Classroom engineering
Now that the chalk dust has settled let's draw a few lessons from the ruckus over sex education in Ontario. First, write on the blackboard 100 times that, having been thrown out the schoolhouse door due to public outcry, this sexually radical curriculum will sneak back in the window. The modern progressive agenda is relentlessly committed to sexualizing childhood and, while the Ontario government may be claiming it's going to back off, we know by now what commitments from the McGuinty regime are worth, including, most recently, that the HST won't increase the tax burden.
Second, Dalton McGuinty furnishes dramatic proof that a dull, prosaic, suburban exterior offers excellent camouflage for virulent partisanship and ideological radicalism. Some defenders of the new curriculum portrayed it as an innocent excursion into biology, as though it were possible innocently to describe sexual mechanics to people below the age of puberty. But others admitted frankly that the plan was to create a New Sexual Person to replace the untutored and vulgar cretins who had to this point cluttered up planet Earth.
Thus the Globe and Mail editorialized: "A new sex-education curriculum in Ontario treats homosexuality as a normal part of life, and so it should, in a country in which gay marriage is legal." The editorial went on to ridicule the idea that "children may choose homosexuality because of what they learn in school," while insisting that children will choose tolerance because of what they learn in school. It then said "even young children" already know the term gay "may be used as an insult. It does no one any good to leave the children on their own to make sense of it all."
Note the key assumption that unless schools step in children will be left "on their own." It would be true if they had no parents or, alternatively, if parents were manifestly unfit to teach morals or manners acceptable to Globe editorialists. Since I dimly recall from my own sex ed classes that children tend to have parents, it must be the latter.
Dalton McGuinty openly agreed, which is why he initially supported the new curriculum. Children, the premier gurgled, "are going to get this information. If we can provide (it) in a format and in a venue over which we have some control or they can just get it entirely on their own and be informed by potentially uninformed sources, like their friends at school. So why wouldn't we recognize that we live in an information age and why wouldn't we try to present this information in a thoughtful and responsible and open way?" The obvious answer is "because it's their parents' job." But equally obviously, Mr. McGuinty, despite his boring Father Knows Best persona, has no time for such ignorant talk in this "information age."
The National Post quoted one American advocate who was really excited by the Ontario curriculum. "Then when I saw they changed their minds, I thought: 'Oh great, why don't you just move down here.' That's what we do in the States, kow-tow to parents' groups and religious leaders instead of sticking our feet in the ground and saying, 'We are the educational experts.' We certainly don't have parents deciding whether or when or how to teach math ..."

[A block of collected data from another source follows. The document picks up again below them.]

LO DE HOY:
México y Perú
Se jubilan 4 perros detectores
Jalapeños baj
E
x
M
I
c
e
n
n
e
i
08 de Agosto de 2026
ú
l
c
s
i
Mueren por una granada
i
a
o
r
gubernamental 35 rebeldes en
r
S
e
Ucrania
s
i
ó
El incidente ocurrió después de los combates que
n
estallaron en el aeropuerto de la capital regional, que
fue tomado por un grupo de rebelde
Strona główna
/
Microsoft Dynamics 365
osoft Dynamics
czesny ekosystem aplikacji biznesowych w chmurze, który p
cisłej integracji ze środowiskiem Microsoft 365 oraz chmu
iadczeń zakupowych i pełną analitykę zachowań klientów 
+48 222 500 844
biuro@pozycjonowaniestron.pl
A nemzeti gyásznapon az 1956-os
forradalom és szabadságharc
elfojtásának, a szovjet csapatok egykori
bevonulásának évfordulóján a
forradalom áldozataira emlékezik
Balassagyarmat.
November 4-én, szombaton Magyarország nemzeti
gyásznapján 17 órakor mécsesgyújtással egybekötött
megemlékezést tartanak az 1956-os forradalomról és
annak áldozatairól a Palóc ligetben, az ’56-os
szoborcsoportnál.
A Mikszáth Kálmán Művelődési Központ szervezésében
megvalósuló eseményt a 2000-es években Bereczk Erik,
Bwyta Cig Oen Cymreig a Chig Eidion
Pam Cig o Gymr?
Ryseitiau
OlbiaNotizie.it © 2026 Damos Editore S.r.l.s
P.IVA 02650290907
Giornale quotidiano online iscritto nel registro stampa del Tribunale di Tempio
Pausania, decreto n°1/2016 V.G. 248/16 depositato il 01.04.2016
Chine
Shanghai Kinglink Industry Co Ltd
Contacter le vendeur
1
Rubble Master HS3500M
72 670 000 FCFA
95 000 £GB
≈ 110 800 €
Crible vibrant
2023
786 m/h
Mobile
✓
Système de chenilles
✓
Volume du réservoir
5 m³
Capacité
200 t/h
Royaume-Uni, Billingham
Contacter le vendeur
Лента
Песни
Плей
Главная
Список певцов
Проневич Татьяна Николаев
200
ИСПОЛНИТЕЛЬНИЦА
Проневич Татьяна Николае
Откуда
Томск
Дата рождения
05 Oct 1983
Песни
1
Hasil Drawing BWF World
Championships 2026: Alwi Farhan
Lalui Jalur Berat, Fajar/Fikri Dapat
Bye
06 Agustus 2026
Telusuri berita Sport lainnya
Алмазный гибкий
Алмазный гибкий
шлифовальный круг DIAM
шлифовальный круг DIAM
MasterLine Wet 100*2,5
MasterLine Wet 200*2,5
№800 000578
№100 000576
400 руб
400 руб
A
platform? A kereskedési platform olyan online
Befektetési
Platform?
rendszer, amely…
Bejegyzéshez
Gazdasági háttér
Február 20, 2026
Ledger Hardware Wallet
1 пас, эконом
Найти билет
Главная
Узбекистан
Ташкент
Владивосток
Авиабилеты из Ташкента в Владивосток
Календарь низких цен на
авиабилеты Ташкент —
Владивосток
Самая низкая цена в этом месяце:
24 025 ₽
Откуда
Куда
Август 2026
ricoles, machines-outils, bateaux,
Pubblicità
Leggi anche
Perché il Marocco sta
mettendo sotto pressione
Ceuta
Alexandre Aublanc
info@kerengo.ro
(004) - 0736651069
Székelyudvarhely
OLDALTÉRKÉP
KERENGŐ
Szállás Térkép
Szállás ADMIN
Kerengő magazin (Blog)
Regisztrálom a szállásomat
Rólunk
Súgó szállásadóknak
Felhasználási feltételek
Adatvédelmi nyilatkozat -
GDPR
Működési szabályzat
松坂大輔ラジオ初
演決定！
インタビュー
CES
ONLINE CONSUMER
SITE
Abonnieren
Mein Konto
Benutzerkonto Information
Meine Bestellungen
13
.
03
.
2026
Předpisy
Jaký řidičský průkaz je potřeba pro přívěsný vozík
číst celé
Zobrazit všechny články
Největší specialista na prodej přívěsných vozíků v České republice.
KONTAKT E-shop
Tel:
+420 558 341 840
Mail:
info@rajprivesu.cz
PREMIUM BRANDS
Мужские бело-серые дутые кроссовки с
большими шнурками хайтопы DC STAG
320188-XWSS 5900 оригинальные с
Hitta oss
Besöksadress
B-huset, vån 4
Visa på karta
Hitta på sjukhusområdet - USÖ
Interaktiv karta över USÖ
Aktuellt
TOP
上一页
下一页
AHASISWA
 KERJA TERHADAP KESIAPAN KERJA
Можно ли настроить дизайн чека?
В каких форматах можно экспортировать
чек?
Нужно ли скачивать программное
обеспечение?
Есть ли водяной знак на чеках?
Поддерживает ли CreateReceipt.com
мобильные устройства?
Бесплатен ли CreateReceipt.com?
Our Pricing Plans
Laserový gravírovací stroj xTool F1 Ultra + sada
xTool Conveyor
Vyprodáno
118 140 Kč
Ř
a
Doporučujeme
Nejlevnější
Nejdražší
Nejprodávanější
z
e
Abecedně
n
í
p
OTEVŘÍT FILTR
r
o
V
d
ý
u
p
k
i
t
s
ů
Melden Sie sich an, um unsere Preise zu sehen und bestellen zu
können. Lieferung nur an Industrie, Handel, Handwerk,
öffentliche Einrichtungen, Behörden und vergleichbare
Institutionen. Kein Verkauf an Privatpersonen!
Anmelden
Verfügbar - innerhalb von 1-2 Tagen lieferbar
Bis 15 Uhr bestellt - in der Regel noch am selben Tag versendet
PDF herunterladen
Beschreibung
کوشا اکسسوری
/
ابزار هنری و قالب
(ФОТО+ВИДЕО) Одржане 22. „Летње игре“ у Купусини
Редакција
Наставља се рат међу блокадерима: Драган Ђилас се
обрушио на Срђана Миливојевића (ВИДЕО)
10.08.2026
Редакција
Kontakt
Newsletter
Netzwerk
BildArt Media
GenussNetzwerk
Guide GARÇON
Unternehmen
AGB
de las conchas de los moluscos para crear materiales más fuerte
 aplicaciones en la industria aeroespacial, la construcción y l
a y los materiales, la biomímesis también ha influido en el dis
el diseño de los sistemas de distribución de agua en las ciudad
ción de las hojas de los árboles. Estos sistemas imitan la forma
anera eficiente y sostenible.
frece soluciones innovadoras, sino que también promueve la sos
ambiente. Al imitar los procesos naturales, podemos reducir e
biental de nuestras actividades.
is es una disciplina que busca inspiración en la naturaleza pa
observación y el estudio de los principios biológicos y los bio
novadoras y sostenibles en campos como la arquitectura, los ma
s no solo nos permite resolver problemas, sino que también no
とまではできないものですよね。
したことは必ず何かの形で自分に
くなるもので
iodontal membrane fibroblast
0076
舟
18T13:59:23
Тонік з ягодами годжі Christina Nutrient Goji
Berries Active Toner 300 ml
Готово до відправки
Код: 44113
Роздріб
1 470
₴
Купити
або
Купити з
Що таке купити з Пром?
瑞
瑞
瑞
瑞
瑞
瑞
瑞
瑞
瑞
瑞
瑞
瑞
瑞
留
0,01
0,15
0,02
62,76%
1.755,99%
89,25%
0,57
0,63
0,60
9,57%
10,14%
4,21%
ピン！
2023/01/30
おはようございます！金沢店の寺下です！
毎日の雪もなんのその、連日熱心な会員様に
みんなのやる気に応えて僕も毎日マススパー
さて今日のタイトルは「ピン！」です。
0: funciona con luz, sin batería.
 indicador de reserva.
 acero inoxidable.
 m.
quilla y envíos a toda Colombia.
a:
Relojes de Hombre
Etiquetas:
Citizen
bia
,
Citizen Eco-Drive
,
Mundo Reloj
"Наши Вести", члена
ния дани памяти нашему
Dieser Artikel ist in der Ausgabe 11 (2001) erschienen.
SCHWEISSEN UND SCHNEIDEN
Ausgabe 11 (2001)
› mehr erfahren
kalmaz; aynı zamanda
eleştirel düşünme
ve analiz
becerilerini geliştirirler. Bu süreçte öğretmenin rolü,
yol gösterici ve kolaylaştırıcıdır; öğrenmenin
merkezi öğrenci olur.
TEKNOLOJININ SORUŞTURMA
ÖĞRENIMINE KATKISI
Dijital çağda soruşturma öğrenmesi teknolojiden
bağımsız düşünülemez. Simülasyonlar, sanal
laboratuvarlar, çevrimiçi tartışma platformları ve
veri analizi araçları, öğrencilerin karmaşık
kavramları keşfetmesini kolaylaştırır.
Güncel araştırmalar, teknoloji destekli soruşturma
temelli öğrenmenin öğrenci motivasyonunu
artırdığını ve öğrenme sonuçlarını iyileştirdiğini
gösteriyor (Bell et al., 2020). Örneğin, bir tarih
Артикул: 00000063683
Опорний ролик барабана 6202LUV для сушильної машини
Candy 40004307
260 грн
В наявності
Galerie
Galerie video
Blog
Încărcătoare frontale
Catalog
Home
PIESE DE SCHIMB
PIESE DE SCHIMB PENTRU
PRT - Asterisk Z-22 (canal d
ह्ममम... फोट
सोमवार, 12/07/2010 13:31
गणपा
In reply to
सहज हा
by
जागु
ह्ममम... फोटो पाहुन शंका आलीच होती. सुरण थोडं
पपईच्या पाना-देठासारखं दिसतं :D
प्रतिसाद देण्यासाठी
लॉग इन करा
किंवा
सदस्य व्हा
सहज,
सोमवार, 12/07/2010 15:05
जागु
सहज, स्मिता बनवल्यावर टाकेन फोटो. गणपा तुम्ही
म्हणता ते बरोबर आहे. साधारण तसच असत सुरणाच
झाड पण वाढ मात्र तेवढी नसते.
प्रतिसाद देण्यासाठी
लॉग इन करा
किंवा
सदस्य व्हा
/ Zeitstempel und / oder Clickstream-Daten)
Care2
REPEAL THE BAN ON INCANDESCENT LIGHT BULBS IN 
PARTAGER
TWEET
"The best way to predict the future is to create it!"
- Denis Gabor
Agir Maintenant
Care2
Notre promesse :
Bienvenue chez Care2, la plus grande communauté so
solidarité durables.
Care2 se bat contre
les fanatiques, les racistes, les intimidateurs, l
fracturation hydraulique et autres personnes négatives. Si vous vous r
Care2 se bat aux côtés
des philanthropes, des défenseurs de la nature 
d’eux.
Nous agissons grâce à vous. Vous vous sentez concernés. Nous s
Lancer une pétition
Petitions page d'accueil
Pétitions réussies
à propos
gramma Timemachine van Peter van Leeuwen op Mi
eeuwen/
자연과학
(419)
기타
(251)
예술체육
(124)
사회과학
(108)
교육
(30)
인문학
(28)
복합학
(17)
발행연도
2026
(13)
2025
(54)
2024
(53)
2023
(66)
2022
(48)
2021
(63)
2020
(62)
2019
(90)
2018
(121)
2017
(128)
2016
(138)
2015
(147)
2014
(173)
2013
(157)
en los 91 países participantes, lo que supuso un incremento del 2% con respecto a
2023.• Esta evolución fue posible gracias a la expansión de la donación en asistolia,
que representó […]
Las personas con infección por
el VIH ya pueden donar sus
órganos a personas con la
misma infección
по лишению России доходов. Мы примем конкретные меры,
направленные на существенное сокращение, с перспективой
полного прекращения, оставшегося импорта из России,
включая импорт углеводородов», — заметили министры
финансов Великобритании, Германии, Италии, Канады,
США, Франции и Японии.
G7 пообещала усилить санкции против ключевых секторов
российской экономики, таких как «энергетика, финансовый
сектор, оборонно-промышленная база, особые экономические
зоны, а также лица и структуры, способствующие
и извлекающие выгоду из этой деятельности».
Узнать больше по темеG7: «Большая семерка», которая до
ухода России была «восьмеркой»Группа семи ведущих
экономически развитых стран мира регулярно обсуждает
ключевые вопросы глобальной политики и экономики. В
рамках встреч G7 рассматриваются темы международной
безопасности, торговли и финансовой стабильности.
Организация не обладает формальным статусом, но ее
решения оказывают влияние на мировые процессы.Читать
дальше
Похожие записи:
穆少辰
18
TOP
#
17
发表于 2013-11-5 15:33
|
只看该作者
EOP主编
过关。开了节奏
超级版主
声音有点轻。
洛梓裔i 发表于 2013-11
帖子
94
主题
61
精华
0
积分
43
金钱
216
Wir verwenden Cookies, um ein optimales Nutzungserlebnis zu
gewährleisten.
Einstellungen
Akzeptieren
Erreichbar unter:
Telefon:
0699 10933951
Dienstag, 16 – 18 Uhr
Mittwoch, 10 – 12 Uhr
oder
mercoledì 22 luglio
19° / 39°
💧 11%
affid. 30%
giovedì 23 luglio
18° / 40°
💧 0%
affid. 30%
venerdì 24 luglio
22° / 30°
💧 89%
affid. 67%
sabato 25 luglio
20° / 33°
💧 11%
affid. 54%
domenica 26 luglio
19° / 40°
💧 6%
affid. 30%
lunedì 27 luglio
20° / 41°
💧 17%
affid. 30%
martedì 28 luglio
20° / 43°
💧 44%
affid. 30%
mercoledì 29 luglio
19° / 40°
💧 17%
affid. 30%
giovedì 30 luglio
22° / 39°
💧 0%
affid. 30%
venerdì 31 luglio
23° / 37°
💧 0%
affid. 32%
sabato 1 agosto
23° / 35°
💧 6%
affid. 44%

Actually I think schools teach math because parents want them to. Now pardon me while I go hunt a mammoth.
Another lesson is that when sex meets ethnicity, political dishonesty soars to new heights. The newspapers beat the usual drums about opposition to this curriculum change coming from wretched know-nothing Christians. But surely much of it actually came from Muslim parents. And since multicultural ideologues are committed to the notion that all cultures are relentlessly vibrant and quaint but have no substantive differences, the prospect of imams weighing in publicly on teaching grade school kids that gay is good terrified them into an abrupt tactical retreat.
Snobbery also made an appearance. The Citizen's Elizabeth Payne opined that "For all its cosmopolitan airs, Ontario is not so far removed from the days when ladies' auxiliaries, county fairs and church suppers were an essential part of the fabric of life and when public debate centred on worries about the corruption of minors." Now it seems to centre on concerns that the state isn't doing enough in this area; Payne went on to say "sex ed circa 2010 is very much aimed at promoting tolerance and openness about sex -- a positive move" and that "'... masturbating ... is common and is not harmful ...' is how teachers are prompted to answer questions about what is normal."
So the key lesson is that this episode was about schools telling children what's normal instead of parents. Public authorities may look like boring liars but underneath they're panting social engineers. Memorize it, because it will be on the test.